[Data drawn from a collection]
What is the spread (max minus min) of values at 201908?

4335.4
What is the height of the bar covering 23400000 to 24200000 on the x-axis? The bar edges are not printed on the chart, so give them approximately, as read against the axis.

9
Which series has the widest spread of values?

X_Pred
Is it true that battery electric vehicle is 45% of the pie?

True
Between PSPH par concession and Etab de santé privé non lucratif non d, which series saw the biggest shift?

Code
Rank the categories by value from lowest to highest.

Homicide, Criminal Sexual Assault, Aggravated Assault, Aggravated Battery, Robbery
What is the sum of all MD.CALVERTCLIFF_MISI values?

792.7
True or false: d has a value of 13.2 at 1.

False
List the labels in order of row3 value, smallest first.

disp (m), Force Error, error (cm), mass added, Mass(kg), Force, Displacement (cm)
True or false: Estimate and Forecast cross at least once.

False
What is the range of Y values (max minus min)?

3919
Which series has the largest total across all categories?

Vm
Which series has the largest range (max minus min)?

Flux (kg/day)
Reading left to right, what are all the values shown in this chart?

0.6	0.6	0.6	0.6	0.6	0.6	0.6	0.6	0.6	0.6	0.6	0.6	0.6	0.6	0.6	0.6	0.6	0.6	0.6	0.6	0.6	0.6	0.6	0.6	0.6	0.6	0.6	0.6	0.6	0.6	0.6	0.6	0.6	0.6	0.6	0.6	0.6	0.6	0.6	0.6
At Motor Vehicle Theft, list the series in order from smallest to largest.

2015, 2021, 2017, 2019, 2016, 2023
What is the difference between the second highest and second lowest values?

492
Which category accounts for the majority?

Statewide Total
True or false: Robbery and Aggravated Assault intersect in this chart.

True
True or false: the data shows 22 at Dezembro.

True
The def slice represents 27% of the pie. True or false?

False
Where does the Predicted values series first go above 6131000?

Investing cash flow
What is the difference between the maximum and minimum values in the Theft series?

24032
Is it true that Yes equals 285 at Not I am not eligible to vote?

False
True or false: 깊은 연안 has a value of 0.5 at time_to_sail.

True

§ **Requirement**: Can you reproduce all of the material above line for line, without changing a single character?

§ **Response below**:
What is the spread (max minus min) of values at 201908?

4335.4
What is the height of the bar covering 23400000 to 24200000 on the x-axis? The bar edges are not printed on the chart, so give them approximately, as read against the axis.

9
Which series has the widest spread of values?

X_Pred
Is it true that battery electric vehicle is 45% of the pie?

True
Between PSPH par concession and Etab de santé privé non lucratif non d, which series saw the biggest shift?

Code
Rank the categories by value from lowest to highest.

Homicide, Criminal Sexual Assault, Aggravated Assault, Aggravated Battery, Robbery
What is the sum of all MD.CALVERTCLIFF_MISI values?

792.7
True or false: d has a value of 13.2 at 1.

False
List the labels in order of row3 value, smallest first.

disp (m), Force Error, error (cm), mass added, Mass(kg), Force, Displacement (cm)
True or false: Estimate and Forecast cross at least once.

False
What is the range of Y values (max minus min)?

3919
Which series has the largest total across all categories?

Vm
Which series has the largest range (max minus min)?

Flux (kg/day)
Reading left to right, what are all the values shown in this chart?

0.6	0.6	0.6	0.6	0.6	0.6	0.6	0.6	0.6	0.6	0.6	0.6	0.6	0.6	0.6	0.6	0.6	0.6	0.6	0.6	0.6	0.6	0.6	0.6	0.6	0.6	0.6	0.6	0.6	0.6	0.6	0.6	0.6	0.6	0.6	0.6	0.6	0.6	0.6	0.6
At Motor Vehicle Theft, list the series in order from smallest to largest.

2015, 2021, 2017, 2019, 2016, 2023
What is the difference between the second highest and second lowest values?

492
Which category accounts for the majority?

Statewide Total
True or false: Robbery and Aggravated Assault intersect in this chart.

True
True or false: the data shows 22 at Dezembro.

True
The def slice represents 27% of the pie. True or false?

False
Where does the Predicted values series first go above 6131000?

Investing cash flow
What is the difference between the maximum and minimum values in the Theft series?

24032
Is it true that Yes equals 285 at Not I am not eligible to vote?

False
True or false: 깊은 연안 has a value of 0.5 at time_to_sail.

True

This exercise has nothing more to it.